Ed Sheeran has been stuck in a long legal battle going on since 2018 with grime artist Sami Chokri, who performs as Sami Switch, and music producer Ross O’Donoghue. Sheeran is being accused of stealing parts of another song for his hit single Shape of You. The star is accused of lifting his song’s “Oh I, oh I, oh I” hook from Sami Chokri’s 2015 single Oh Why.
The Perfect crooner denied having heard Mr. Chokri’s song and shunned the rumors. He said that his friends might have played it to him before he wrote Shape of You in October 2016. His upbeat pop track became 2017’s best-selling single and remains the most-played song of all time on Spotify.
On Tuesday the British top charter Ed Sheeran sang part of his 2017 uber hit Shape Of You in court in a copyright trial over the tune and said that songs can sound comparable without being replicated.

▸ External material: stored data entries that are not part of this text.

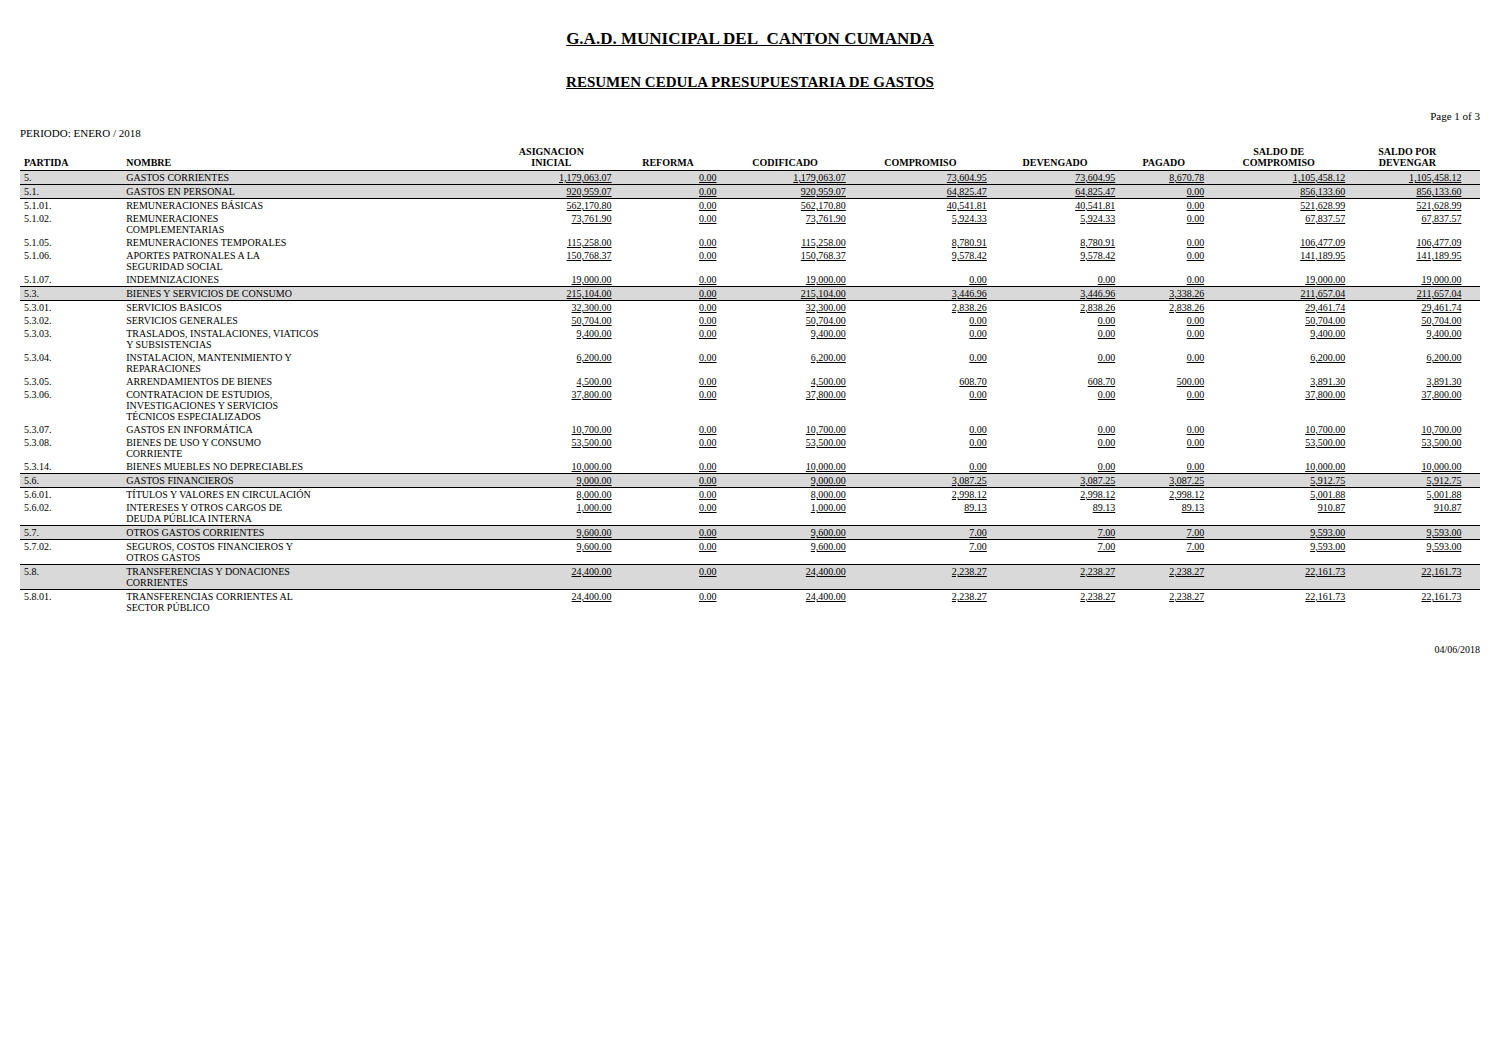G.A.D. MUNICIPAL DEL CANTON CUMANDA
RESUMEN CEDULA PRESUPUESTARIA DE GASTOS
Page 1 of 3
PERIODO: ENERO / 2018
| PARTIDA | NOMBRE | ASIGNACION INICIAL | REFORMA | CODIFICADO | COMPROMISO | DEVENGADO | PAGADO | SALDO DE COMPROMISO | SALDO POR DEVENGAR | |
| --- | --- | --- | --- | --- | --- | --- | --- | --- | --- | --- |
| 5. | GASTOS CORRIENTES | 1,179,063.07 | 0.00 | 1,179,063.07 | 73,604.95 | 73,604.95 | 8,670.78 | 1,105,458.12 | 1,105,458.12 | |
| 5.1. | GASTOS EN PERSONAL | 920,959.07 | 0.00 | 920,959.07 | 64,825.47 | 64,825.47 | 0.00 | 856,133.60 | 856,133.60 | |
| 5.1.01. | REMUNERACIONES BÁSICAS | 562,170.80 | 0.00 | 562,170.80 | 40,541.81 | 40,541.81 | 0.00 | 521,628.99 | 521,628.99 | |
| 5.1.02. | REMUNERACIONES COMPLEMENTARIAS | 73,761.90 | 0.00 | 73,761.90 | 5,924.33 | 5,924.33 | 0.00 | 67,837.57 | 67,837.57 | |
| 5.1.05. | REMUNERACIONES TEMPORALES | 115,258.00 | 0.00 | 115,258.00 | 8,780.91 | 8,780.91 | 0.00 | 106,477.09 | 106,477.09 | |
| 5.1.06. | APORTES PATRONALES A LA SEGURIDAD SOCIAL | 150,768.37 | 0.00 | 150,768.37 | 9,578.42 | 9,578.42 | 0.00 | 141,189.95 | 141,189.95 | |
| 5.1.07. | INDEMNIZACIONES | 19,000.00 | 0.00 | 19,000.00 | 0.00 | 0.00 | 0.00 | 19,000.00 | 19,000.00 | |
| 5.3. | BIENES Y SERVICIOS DE CONSUMO | 215,104.00 | 0.00 | 215,104.00 | 3,446.96 | 3,446.96 | 3,338.26 | 211,657.04 | 211,657.04 | |
| 5.3.01. | SERVICIOS BASICOS | 32,300.00 | 0.00 | 32,300.00 | 2,838.26 | 2,838.26 | 2,838.26 | 29,461.74 | 29,461.74 | |
| 5.3.02. | SERVICIOS GENERALES | 50,704.00 | 0.00 | 50,704.00 | 0.00 | 0.00 | 0.00 | 50,704.00 | 50,704.00 | |
| 5.3.03. | TRASLADOS, INSTALACIONES, VIATICOS Y SUBSISTENCIAS | 9,400.00 | 0.00 | 9,400.00 | 0.00 | 0.00 | 0.00 | 9,400.00 | 9,400.00 | |
| 5.3.04. | INSTALACION, MANTENIMIENTO Y REPARACIONES | 6,200.00 | 0.00 | 6,200.00 | 0.00 | 0.00 | 0.00 | 6,200.00 | 6,200.00 | |
| 5.3.05. | ARRENDAMIENTOS DE BIENES | 4,500.00 | 0.00 | 4,500.00 | 608.70 | 608.70 | 500.00 | 3,891.30 | 3,891.30 | |
| 5.3.06. | CONTRATACION DE ESTUDIOS, INVESTIGACIONES Y SERVICIOS TÉCNICOS ESPECIALIZADOS | 37,800.00 | 0.00 | 37,800.00 | 0.00 | 0.00 | 0.00 | 37,800.00 | 37,800.00 | |
| 5.3.07. | GASTOS EN INFORMÁTICA | 10,700.00 | 0.00 | 10,700.00 | 0.00 | 0.00 | 0.00 | 10,700.00 | 10,700.00 | |
| 5.3.08. | BIENES DE USO Y CONSUMO CORRIENTE | 53,500.00 | 0.00 | 53,500.00 | 0.00 | 0.00 | 0.00 | 53,500.00 | 53,500.00 | |
| 5.3.14. | BIENES MUEBLES NO DEPRECIABLES | 10,000.00 | 0.00 | 10,000.00 | 0.00 | 0.00 | 0.00 | 10,000.00 | 10,000.00 | |
| 5.6. | GASTOS FINANCIEROS | 9,000.00 | 0.00 | 9,000.00 | 3,087.25 | 3,087.25 | 3,087.25 | 5,912.75 | 5,912.75 | |
| 5.6.01. | TÍTULOS Y VALORES EN CIRCULACIÓN | 8,000.00 | 0.00 | 8,000.00 | 2,998.12 | 2,998.12 | 2,998.12 | 5,001.88 | 5,001.88 | |
| 5.6.02. | INTERESES Y OTROS CARGOS DE DEUDA PÚBLICA INTERNA | 1,000.00 | 0.00 | 1,000.00 | 89.13 | 89.13 | 89.13 | 910.87 | 910.87 | |
| 5.7. | OTROS GASTOS CORRIENTES | 9,600.00 | 0.00 | 9,600.00 | 7.00 | 7.00 | 7.00 | 9,593.00 | 9,593.00 | |
| 5.7.02. | SEGUROS, COSTOS FINANCIEROS Y OTROS GASTOS | 9,600.00 | 0.00 | 9,600.00 | 7.00 | 7.00 | 7.00 | 9,593.00 | 9,593.00 | |
| 5.8. | TRANSFERENCIAS Y DONACIONES CORRIENTES | 24,400.00 | 0.00 | 24,400.00 | 2,238.27 | 2,238.27 | 2,238.27 | 22,161.73 | 22,161.73 | |
| 5.8.01. | TRANSFERENCIAS CORRIENTES AL SECTOR PÚBLICO | 24,400.00 | 0.00 | 24,400.00 | 2,238.27 | 2,238.27 | 2,238.27 | 22,161.73 | 22,161.73 | |
04/06/2018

While being interrogated by Chokri and O’Donoghue’s attorney Andrew Sutcliffe in court, Sheeran sang the Oh I snare and lines from tunes remembering Nina Simone’s Feeling Good for a similar key to show how tunes can sound the same.
Chokri and O’Donoghue said the Oh I hook in Shape Of You is “strikingly similar” to the Oh Why hook in their song but Sheeran and his co-writers have denied the accusations saying that they haven’t listened to their track ever before.
On being asked about the similarities between the “Oh Why” and “Oh I” hooks, Sheeran repeatedly told the High Court in London that
“They’re both pentatonic scales and they both use vowels.”